Nach der Neufassung von § 15 Abs. 3 Nr. 1 EStG durch das Jahressteuergesetz 2007 sollte - rechtsprechungsbrechend - eine Abfärbung bei Beteiligung einer vermögensverwaltenden Personengesellschaft an einer gewerblichen Mitunternehmerschaft eintreten. Nach § 52 Abs. 32a EStG sei die Neuregelung auch für Veranlagungszeiträume vor 2005 anzuwenden. Als Begründung führe der Gesetzgeber an, dass auf diesem Wege komplizierte Übergangsregelungen vermieden werden könnten. Aufgrund der Ausweitung der Abfärbetheorie durch die Gesetzesneuregelung würde sie in eine gewerblich tätige Gesellschaft umqualifiziert.

Die Neuregelung könne jedoch nur dann Wirkung entfalten, wenn § 15 Abs. 3 Nr. 1 EStG n.F. verfassungsgemäß sei. Daran bestünden jedoch erhebliche Zweifel. Es sei allgemein anerkannt, dass eine echte Rückwirkung bzw. Rückwirkung von Rechtsfolgen gegen das verfassungsrechtliche Rechtsstaatsprinzip i.S.d. Art. 20 Grundgesetz GG verstoße.

Eine echte (retroaktive) Rückanknüpfung einer Rechtsform liege vor, wenn eine Norm nachträglich ändernd in abgewickelte, der Vergangenheit angehörende Tatbestände eingreife. Somit betreffe eine echte Rückwirkung Fälle, in denen die Tatbestandsverwirklichung ausschließlich vor Verkündung des Gesetzes liege.

Vorliegend seien die Beteiligungseinkünfte in den Jahren 2000 bis 2004 erzielt worden. Diese Sachverhalte seien mit Beendigung des jeweiligen Veranlagungszeitraumes abgeschlossen.

Da der Gesetzgeber durch das Jahressteuergesetz 2007 diesen abgeschlossenen Sachverhalt mit neuen steuerlichen Rechtsfolgen belegen wolle, liege ein Fall echter Rückwirkung vor. Die Gesetzesbegründung sei nicht geeignet, den Eingriff in das verfassungsrechtlich gewährleistete Rechtsstaatsprinzip zu rechtfertigen.

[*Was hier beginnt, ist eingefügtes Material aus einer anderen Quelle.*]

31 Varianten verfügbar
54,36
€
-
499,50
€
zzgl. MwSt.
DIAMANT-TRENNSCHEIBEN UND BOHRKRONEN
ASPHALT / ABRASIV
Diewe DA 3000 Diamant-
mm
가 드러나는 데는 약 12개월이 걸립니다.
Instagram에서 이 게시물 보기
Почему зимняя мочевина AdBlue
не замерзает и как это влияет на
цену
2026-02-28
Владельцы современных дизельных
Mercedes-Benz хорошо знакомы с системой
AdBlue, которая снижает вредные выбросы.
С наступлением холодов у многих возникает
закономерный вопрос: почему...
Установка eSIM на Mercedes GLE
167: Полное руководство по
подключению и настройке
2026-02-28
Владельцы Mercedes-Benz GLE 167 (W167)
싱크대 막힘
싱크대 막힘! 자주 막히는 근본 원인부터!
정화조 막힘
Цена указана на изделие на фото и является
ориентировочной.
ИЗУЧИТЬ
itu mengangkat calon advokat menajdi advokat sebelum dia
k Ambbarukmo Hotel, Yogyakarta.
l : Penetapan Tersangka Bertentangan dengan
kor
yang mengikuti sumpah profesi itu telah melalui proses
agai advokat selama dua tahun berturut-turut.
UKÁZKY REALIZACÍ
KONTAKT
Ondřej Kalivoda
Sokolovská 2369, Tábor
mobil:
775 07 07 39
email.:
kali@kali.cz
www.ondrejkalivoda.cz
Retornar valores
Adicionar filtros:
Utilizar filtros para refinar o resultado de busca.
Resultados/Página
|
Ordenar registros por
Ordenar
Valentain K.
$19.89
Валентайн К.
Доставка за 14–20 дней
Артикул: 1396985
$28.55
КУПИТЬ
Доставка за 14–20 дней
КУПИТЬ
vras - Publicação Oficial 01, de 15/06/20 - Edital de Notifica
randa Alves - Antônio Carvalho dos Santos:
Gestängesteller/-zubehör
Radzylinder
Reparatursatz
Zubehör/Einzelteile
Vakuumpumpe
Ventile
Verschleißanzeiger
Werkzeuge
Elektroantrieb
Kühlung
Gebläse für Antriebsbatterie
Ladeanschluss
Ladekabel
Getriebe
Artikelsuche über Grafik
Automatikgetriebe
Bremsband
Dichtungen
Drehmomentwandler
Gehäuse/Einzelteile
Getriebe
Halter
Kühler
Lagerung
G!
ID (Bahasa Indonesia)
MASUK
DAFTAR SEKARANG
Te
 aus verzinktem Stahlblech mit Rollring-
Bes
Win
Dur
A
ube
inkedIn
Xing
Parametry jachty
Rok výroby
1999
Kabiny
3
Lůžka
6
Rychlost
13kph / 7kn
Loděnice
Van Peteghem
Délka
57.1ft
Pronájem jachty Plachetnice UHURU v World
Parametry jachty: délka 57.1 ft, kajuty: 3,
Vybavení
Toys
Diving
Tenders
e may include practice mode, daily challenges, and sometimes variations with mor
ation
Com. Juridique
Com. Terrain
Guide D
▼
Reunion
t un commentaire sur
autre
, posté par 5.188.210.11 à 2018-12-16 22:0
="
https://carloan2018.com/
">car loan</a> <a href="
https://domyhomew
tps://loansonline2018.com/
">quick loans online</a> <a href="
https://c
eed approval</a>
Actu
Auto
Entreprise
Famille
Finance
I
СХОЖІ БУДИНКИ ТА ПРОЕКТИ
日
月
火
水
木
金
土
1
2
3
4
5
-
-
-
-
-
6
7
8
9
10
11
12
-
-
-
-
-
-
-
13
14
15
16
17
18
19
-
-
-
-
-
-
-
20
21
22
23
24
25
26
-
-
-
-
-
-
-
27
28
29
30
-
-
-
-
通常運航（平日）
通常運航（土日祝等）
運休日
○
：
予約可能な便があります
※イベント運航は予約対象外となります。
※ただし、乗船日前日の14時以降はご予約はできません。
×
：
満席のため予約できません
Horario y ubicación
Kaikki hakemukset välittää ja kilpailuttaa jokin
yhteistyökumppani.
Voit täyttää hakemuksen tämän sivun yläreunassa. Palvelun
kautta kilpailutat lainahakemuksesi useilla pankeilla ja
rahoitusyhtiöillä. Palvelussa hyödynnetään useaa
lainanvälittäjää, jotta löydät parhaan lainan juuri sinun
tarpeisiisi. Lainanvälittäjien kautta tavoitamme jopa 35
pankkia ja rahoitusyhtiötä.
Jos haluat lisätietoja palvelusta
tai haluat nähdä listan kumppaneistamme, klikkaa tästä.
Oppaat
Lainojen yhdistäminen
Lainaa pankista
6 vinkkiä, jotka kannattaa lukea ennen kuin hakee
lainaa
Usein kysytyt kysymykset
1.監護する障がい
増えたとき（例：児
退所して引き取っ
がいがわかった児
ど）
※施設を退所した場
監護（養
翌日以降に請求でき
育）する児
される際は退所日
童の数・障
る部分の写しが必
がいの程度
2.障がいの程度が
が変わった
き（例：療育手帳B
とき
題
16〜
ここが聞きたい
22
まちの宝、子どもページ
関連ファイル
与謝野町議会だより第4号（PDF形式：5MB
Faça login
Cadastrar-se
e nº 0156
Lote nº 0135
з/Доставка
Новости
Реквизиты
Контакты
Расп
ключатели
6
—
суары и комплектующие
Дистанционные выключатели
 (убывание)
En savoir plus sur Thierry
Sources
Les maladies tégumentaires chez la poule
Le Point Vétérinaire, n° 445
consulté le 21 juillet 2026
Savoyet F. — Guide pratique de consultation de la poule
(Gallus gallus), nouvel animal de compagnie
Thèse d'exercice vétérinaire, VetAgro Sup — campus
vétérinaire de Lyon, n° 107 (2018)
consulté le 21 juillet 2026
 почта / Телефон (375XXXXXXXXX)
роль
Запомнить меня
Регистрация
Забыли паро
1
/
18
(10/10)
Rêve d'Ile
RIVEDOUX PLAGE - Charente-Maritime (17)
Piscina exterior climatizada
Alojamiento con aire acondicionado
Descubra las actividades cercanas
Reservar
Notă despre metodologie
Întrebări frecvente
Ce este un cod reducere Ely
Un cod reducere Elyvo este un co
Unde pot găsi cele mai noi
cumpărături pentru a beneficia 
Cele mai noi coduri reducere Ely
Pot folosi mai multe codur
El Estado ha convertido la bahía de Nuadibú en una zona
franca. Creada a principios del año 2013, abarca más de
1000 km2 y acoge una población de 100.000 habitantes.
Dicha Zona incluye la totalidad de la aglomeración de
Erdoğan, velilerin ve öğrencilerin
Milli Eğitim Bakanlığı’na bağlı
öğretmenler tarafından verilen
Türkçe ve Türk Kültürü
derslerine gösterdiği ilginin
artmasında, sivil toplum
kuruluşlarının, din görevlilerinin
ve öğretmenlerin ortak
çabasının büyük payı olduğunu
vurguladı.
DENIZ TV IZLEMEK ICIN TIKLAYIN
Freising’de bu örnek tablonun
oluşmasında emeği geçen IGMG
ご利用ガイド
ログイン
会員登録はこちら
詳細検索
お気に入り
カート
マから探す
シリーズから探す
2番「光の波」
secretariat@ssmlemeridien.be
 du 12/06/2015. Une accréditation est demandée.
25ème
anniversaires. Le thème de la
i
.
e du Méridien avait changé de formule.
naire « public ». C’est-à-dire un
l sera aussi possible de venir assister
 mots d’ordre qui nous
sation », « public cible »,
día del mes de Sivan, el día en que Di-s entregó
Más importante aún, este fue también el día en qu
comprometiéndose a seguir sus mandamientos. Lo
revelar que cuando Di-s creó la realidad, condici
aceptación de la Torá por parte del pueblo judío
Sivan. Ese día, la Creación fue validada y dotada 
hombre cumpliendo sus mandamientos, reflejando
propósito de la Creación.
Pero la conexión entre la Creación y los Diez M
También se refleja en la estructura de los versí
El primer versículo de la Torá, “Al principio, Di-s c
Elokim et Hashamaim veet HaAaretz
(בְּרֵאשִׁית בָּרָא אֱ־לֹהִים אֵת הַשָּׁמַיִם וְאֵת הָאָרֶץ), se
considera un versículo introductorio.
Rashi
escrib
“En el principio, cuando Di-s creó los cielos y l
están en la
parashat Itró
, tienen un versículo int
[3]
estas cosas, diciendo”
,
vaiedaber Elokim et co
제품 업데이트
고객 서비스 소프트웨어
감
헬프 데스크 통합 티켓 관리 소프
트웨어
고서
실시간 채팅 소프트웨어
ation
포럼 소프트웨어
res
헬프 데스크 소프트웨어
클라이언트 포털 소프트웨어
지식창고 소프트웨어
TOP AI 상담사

Die Gesetzesänderung sei auch nicht nur rein deklaratorischer Natur, da der BFH in seiner Entscheidung vom 6. Oktober 2004 die vorherige abweichende materielle Rechtslage verbindlich festgestellt habe.

Da die Rückwirkung der Neuregelung auf vor dem Veranlagungszeitraum 2005 abgeschlossene Sachverhalte dem verfassungsrechtlich gewährleisteten Rechtsstaatsprinzip entgegenstehe und somit verfassungswidrig sei, könne sie im vorliegenden Fall keine Wirkung entfalten. Somit sei der vorliegende Sachverhalt nicht nach der neuen Gesetzeslage, sondern nach den Grundsätzen des BFH-Urteils vom 6. Oktober 2004 zu beurteilen.

Sie sei auch nicht mir ihren übrigen Einkünften originär gewerbesteuerpflichtig. Sie sei durch Vergabe von Darlehen - vermögensverwaltend tätig. Darüber hinaus habe sie in einem begrenzten Zeitraum in ihrer Funktion als Treuhänderin Gewinnauszahlungen vorgenommen. Über ihre Konten würden keine Spieleinsätze aus- oder eingezahlt. Insofern habe sie keine gewerbesteuerpflichtigen Einkünfte erzielt.

Entgegen der Auffassung des Antragsgegners sei das BFH-Urteil vom 6. Oktober 2004 (BStBl II 2005, 383) auch im vorliegenden Fall einschlägig. Es mache keinen entscheidungserheblichen Unterschied, ob die vermögensverwaltende Tätigkeit durch Erzielung von Einkünften aus Vermietung und Verpachtung oder aus Kapitalvermögen ausgeübt werde. Ebenso wenig könne es für die Qualifizierung der Tätigkeit keinen Unterschied machen, ob die Gewinnermittlung durch Einnahmenüberschussrechnung oder durch Bilanzierung erfolge.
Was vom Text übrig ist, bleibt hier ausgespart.